## Instruction:
Could you write the next part of the NHL playoff preview below, picking up right after its final sentence?

## Extract to read:
■ ■ ■ ■ ■ ■ ■

The NHL’s Stanley Cup playoffs are always an exercise in unpredictability. Presidents’ Trophy winners routinely come up short of hoisting the best trophy in sports while even 8 seeds can win it all. The NBA playoffs this is not.
But this season, with the NHL’s realignment, we are in for a brand-new treat when the Stanley Cup playoffs kick off tomorrow with a triple-header. Hated, long-time rivals will square off in the first round and top seeds will face red-hot and battle-tested foes. Frankly, I couldn’t be more excited.
Let’s take a look at this new-look playoff format, match-up by match-up.
1. Colorado Avalanche vs. 4. Minnesota Wild
For most of the season, the Avalanche looked up at the St. Louis Blues in the Central Division. That all changed down the stretch, as Colorado took advantage of the Blues’ late-season swoon. How did Colorado do it? It certainly wasn’t on the strength of one or two superstars like a lot of the playoff teams. In fact, the Avalanche have just one player in the top 30 in scoring, that being Olympian Matt Duchene.
It’s Colorado’s remarkable depth — with four players with at least 60 points and five topping 20 goals — that got the Avalanche the division title. This team is fourth in the NHL in goals per game and plays sound enough defense to be among the best in the league.
The Wild, on the other hand, are a different animal entirely. For starters, goal-scoring is not exactly the team’s forte, sitting at 24th in the NHL in goals per game. Instead, it’s defense that is Minnesota’s calling card, led by all-world defenseman Ryan Suter.

■ ■ ■ ■ ■ ■ ■

## Given data:
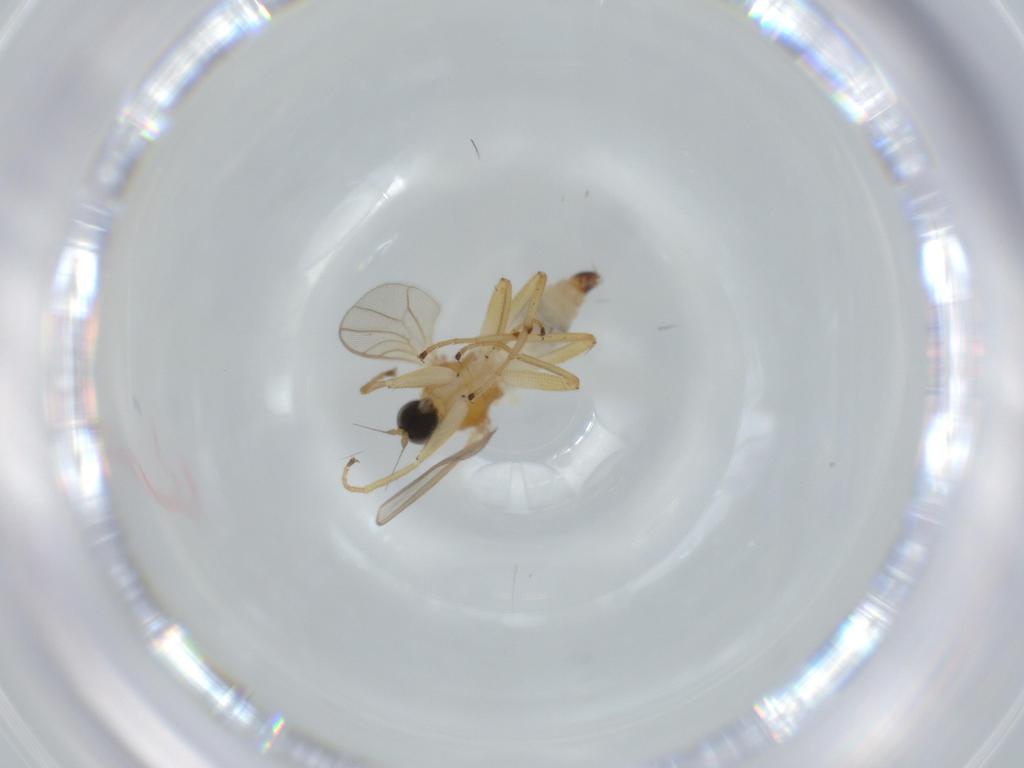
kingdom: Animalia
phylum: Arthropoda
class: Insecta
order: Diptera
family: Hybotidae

■ ■ ■ ■ ■ ■ ■

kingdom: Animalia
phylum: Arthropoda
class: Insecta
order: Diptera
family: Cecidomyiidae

■ ■ ■ ■ ■ ■ ■

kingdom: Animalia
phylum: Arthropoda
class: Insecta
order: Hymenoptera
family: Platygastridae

■ ■ ■ ■ ■ ■ ■

## Exercise result:
However, things aren’t that simple with the Wild. This isn’t just a good defensive team with good goaltending — it’s a good defensive team despite its revolving door in net. Josh Harding’s health issues are well-documented, and while the netminder was brilliant early on, his multiple sclerosis has prevented him from playing since December. Then Niklas Backstrom suffered a season-ending injury after playing some shaky hockey. And while Darcy Kuemper has performed admirably in 26 games, the Wild ultimately landed on the experience that is Ilya Bryzgalov.
All Bryz has done since he’s been in Minnesota is turn into one of the hottest goaltenders on the planet, helping lead the Wild to the postseason.
This should be beyond interesting, seeing strength vs. strength — the offense of the Avalanche vs. the defense of Minnesota. And if that wasn’t enough reason to tune in, the Bryzgalov playoff experience — which has not been so good in his career — should provide some fun.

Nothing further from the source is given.